Takan? Akkarin’s servant?

“Dakova was vulnerable for several weeks while he recovered the strength he’d lost,” Akkarin continued. “He was less worried that another would take advantage of this than he might have been, however. All Ichani knew he had a brother, Kariko. The pair had made it known that if one should be killed, the other would avenge his death. No Ichani in the wastes could defeat one of the brothers and regain their strength in time to survive an attack by the other. Soon after Dakova’s near defeat, Kariko arrived and gave Dakova several slaves to help him regain his strength.

“Most of the slaves I encountered dreamed that Dakova or one of his enemies would release their powers and teach them how to use black magic, so they could be free. They would look at me with envy; I had only to learn black magic to be able to escape. They didn’t know that the Guild forbade black magic.

“But as I witnessed what Dakova was capable of, I cared less about what the Guild did and didn’t allow. He did not need black magic to perform evil. I saw him do things with his bare hands that I will never forget.”

Akkarin’s gaze was haunted. He closed his eyes, and when he opened them again they were hard and cold.

“For five years I was trapped in Sachaka. Then one day, not long after receiving his brother’s gift of new slaves, Dakova heard that an Ichani he despised was hiding in a mine after exhausting himself in a fight. He decided that he would find and kill this man.

“When Dakova arrived, the mine appeared to be deserted. He, myself and the other slaves entered the tunnels in search of his enemy.

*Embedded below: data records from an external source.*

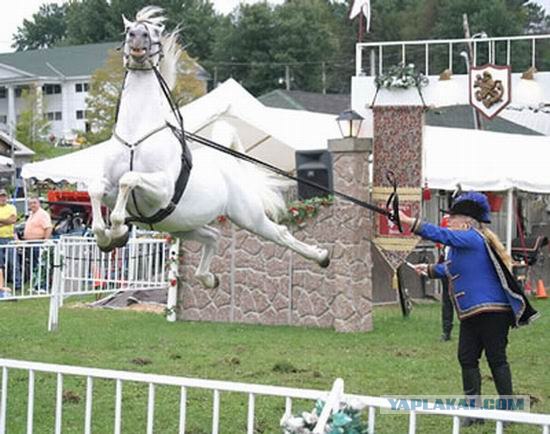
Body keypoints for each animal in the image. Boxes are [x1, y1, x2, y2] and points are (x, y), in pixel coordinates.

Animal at [89, 5, 332, 288]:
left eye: (155, 30)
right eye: (128, 30)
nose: (138, 38)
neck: (135, 137)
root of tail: (226, 162)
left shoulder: (162, 189)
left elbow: (128, 179)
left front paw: (117, 229)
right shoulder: (110, 189)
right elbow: (96, 190)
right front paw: (107, 237)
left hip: (247, 216)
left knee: (280, 233)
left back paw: (321, 256)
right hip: (181, 224)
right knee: (213, 235)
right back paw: (208, 278)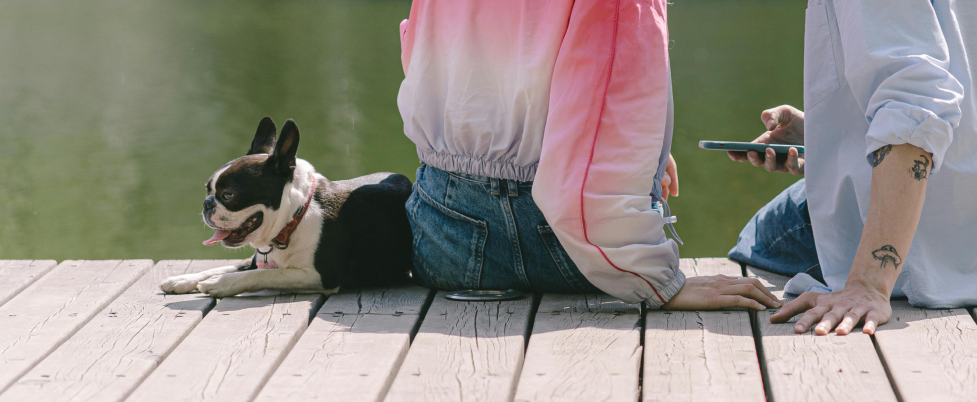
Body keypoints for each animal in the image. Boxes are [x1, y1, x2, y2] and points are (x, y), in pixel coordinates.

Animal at [162, 117, 414, 298]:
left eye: (228, 195)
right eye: (208, 190)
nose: (207, 204)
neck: (294, 218)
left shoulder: (318, 276)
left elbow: (262, 276)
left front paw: (219, 284)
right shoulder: (255, 261)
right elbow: (226, 267)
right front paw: (183, 279)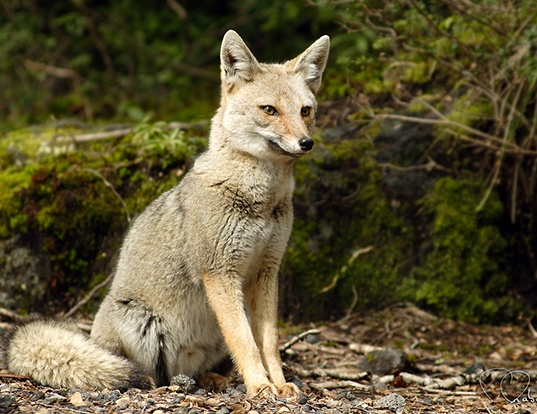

After several hundred paces the floor collapsed under me. I felt myself caught by magic and set down on a hard surface.”

Akkarin smiled grimly. “I had been saved by another Ichani. I thought he would kill me or take me as his own. Instead, he took me through the tunnels to a small hidden room. There, he made me an offer. He would teach me black magic if I would return to Dakova and kill him.

“I saw that it was an arrangement that would probably end in my death. I would fail and die, or succeed and be hunted down by Kariko. By then I cared little for my life, or for the Guild’s ban on black magic, so I agreed.